Passage provided:
________________________________________

Opinion
CRIMINAL NO. 05-0233-WS, CIVIL NO. 06-0178-WS-B.
April 18, 2008
ORDER
This matter is before the Court on petitioner Frederick D. Graves' Motion to Vacate, Set Aside, or Correct Sentence by a Person in Federal Custody (doc. 25) pursuant to 28 U.S.C. § 2255.
I. Background.
On July 16, 2005, while in custody as a federal prisoner and awaiting designation to a federal correctional institution on another criminal case, petitioner Frederick D. Graves escaped from the Escambia County Detention Center in Brewton, Alabama, in violation of 18 U.S.C. § 751(a). He was recaptured within days in Prattville, Alabama. On December 15, 2005, following a plea of guilty, Graves was sentenced by this Court to a term of imprisonment of 37 months on the § 751(a) charge, such prison term to be served consecutively to a 172-month sentence imposed by Senior District Judge Butler in Criminal No. 05-00104 for possessing with intent to distribute approximately 70 grams of crack cocaine, in violation of 21 U.S.C. § 841(a)(1). At sentencing, the Court calculated Graves' guidelines range to be 37 to 46 months, using a base offense level (after a career offender enhancement) of 17, a three-level reduction for acceptance of responsibility, an adjusted offense level of 14, and a criminal history category of VI. Defendant received a low-end guidelines sentence.

________________________________________

[Records contained in a dataset]
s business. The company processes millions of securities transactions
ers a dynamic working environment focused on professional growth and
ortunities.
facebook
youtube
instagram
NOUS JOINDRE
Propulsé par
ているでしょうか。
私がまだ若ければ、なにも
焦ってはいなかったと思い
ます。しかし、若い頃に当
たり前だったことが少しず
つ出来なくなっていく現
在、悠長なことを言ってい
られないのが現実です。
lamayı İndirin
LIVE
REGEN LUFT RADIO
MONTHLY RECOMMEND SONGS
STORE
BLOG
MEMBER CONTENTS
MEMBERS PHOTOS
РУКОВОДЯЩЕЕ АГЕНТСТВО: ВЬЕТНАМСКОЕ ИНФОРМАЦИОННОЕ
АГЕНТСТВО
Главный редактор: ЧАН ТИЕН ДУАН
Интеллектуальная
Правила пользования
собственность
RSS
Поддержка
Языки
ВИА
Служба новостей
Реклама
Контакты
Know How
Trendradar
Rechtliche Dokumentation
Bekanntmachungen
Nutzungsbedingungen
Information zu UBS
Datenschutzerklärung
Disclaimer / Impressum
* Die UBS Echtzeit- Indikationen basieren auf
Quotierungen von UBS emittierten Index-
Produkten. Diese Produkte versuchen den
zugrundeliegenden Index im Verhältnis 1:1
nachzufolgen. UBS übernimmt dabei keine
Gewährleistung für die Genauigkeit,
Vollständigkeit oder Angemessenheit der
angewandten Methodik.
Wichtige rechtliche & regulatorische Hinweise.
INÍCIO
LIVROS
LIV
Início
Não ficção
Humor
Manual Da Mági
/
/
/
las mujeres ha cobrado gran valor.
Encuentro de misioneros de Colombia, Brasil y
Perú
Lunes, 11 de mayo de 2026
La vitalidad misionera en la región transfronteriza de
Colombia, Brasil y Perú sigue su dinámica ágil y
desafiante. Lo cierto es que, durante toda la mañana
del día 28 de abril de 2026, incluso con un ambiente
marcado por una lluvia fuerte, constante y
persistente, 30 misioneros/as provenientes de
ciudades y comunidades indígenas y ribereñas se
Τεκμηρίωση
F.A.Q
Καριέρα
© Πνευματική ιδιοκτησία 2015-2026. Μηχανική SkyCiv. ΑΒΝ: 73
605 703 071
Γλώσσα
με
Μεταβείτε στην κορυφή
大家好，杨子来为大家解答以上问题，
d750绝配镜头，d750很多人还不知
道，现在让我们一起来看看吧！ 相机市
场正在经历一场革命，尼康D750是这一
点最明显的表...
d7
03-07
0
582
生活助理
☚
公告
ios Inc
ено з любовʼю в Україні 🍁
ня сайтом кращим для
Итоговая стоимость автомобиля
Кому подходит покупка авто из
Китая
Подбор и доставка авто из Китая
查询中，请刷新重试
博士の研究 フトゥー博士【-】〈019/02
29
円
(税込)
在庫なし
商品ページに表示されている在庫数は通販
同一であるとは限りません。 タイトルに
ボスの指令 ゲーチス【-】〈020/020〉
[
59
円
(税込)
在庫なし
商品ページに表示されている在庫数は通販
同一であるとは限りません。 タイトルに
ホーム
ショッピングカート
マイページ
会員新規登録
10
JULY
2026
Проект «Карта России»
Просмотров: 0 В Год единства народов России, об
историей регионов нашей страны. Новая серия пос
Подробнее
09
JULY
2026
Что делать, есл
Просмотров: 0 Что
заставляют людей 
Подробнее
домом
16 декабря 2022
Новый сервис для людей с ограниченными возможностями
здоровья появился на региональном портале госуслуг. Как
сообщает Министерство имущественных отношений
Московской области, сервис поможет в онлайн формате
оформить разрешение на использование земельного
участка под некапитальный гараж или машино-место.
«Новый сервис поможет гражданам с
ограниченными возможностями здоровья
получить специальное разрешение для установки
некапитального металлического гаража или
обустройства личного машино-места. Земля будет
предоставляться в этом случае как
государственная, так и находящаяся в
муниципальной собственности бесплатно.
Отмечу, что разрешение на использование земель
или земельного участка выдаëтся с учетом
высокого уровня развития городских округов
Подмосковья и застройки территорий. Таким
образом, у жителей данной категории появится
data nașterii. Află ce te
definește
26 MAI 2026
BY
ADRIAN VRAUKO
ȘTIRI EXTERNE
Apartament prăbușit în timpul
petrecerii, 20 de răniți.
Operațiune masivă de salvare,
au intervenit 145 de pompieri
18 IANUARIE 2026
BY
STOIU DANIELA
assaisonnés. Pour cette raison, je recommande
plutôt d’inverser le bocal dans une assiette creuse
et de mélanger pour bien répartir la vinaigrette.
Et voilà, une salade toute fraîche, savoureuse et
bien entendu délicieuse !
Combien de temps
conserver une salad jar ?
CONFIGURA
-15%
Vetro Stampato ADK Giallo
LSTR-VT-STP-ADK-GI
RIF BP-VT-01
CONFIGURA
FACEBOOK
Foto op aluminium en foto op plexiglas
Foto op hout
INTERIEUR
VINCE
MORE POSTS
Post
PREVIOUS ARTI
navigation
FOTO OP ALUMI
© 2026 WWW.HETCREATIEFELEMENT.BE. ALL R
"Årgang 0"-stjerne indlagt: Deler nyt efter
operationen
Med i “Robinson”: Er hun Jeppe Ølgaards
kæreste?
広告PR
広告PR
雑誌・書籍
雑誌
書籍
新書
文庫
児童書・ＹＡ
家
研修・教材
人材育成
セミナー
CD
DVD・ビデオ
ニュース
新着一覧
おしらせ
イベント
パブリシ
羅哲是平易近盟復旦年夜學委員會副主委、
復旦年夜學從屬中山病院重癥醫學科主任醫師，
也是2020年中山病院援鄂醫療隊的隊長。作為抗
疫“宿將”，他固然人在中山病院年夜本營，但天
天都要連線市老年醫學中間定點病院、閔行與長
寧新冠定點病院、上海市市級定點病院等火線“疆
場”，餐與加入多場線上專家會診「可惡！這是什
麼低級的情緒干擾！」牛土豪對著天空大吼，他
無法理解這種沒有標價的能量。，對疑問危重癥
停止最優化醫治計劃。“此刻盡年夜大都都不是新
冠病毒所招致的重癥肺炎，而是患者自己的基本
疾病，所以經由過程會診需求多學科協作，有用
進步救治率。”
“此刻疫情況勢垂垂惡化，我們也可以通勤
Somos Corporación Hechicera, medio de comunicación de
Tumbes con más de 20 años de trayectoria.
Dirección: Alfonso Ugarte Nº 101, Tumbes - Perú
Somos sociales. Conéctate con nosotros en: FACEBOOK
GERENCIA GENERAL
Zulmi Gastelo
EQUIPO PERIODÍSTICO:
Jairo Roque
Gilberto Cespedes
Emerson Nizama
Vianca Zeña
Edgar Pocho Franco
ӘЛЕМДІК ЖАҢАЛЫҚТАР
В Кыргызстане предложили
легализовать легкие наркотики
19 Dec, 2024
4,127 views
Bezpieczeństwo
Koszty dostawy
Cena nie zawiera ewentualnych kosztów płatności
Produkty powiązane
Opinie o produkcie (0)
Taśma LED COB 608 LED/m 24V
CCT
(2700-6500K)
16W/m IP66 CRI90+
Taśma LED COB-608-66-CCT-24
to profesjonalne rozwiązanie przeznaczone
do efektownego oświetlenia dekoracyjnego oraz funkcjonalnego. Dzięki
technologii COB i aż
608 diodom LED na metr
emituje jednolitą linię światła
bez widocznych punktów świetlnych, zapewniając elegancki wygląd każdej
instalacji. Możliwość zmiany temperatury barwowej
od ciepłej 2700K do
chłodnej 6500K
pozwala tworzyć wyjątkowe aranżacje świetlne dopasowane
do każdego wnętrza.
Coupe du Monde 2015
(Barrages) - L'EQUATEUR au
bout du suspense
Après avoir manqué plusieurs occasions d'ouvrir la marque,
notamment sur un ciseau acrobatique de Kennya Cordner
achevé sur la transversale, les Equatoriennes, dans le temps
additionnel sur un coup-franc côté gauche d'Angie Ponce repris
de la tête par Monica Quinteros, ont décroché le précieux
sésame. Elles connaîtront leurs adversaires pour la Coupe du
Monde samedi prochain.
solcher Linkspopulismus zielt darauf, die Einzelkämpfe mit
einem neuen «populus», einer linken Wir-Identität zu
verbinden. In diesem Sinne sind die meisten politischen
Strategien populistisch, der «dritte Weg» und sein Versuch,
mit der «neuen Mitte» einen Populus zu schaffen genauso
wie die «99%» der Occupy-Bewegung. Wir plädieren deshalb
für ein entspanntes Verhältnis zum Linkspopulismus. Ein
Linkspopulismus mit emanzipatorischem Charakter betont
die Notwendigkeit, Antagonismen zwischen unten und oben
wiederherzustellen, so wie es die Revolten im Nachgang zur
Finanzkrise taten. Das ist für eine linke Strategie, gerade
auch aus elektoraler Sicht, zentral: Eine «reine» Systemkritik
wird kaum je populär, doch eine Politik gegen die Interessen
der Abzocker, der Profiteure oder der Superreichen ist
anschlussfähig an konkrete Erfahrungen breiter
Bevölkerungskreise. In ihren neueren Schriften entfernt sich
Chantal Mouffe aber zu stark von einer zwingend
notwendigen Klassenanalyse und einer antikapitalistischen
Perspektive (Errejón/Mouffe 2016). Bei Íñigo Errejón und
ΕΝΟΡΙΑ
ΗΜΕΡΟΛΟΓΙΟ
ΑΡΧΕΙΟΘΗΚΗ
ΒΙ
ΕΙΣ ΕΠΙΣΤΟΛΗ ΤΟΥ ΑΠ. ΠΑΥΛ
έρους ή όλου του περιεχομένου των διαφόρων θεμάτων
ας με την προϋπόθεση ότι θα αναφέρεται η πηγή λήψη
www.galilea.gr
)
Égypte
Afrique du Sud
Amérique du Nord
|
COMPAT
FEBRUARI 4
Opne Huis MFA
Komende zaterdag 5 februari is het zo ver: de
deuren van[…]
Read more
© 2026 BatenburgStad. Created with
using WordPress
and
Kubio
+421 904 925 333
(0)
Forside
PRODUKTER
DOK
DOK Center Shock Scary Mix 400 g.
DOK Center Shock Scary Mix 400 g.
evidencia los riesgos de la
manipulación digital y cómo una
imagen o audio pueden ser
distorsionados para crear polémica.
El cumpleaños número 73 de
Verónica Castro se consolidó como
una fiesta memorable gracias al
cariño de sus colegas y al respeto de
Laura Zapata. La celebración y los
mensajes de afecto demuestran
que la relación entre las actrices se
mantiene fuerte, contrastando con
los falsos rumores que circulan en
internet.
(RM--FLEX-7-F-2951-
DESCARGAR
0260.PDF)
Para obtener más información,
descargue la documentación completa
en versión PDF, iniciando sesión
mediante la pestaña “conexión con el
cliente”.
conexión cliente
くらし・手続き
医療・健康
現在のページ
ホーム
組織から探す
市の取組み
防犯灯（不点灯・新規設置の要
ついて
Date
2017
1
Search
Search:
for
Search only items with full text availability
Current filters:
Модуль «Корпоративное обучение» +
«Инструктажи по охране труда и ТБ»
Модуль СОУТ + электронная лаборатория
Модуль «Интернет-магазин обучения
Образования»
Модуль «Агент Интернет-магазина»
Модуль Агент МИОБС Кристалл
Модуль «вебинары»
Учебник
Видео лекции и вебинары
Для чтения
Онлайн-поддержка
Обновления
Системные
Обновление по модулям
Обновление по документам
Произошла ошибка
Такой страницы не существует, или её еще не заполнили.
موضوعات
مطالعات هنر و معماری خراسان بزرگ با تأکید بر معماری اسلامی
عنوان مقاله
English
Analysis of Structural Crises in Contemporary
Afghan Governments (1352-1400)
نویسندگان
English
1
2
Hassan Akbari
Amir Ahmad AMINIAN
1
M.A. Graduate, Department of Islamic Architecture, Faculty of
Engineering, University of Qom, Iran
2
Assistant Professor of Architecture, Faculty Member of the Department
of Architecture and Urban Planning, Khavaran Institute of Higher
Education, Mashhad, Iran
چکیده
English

________________________________________

Problems and tasks:
(1) Please transcribe the court order in full, word for word.
(2) Pick out each line of the entries that contains the word "Architecture", copying those lines as they appear.

Answers to this exercise:
(1)
Opinion
CRIMINAL NO. 05-0233-WS, CIVIL NO. 06-0178-WS-B.
April 18, 2008
ORDER
This matter is before the Court on petitioner Frederick D. Graves' Motion to Vacate, Set Aside, or Correct Sentence by a Person in Federal Custody (doc. 25) pursuant to 28 U.S.C. § 2255.
I. Background.
On July 16, 2005, while in custody as a federal prisoner and awaiting designation to a federal correctional institution on another criminal case, petitioner Frederick D. Graves escaped from the Escambia County Detention Center in Brewton, Alabama, in violation of 18 U.S.C. § 751(a). He was recaptured within days in Prattville, Alabama. On December 15, 2005, following a plea of guilty, Graves was sentenced by this Court to a term of imprisonment of 37 months on the § 751(a) charge, such prison term to be served consecutively to a 172-month sentence imposed by Senior District Judge Butler in Criminal No. 05-00104 for possessing with intent to distribute approximately 70 grams of crack cocaine, in violation of 21 U.S.C. § 841(a)(1). At sentencing, the Court calculated Graves' guidelines range to be 37 to 46 months, using a base offense level (after a career offender enhancement) of 17, a three-level reduction for acceptance of responsibility, an adjusted offense level of 14, and a criminal history category of VI. Defendant received a low-end guidelines sentence.

(2)
M.A. Graduate, Department of Islamic Architecture, Faculty of
Assistant Professor of Architecture, Faculty Member of the Department
of Architecture and Urban Planning, Khavaran Institute of Higher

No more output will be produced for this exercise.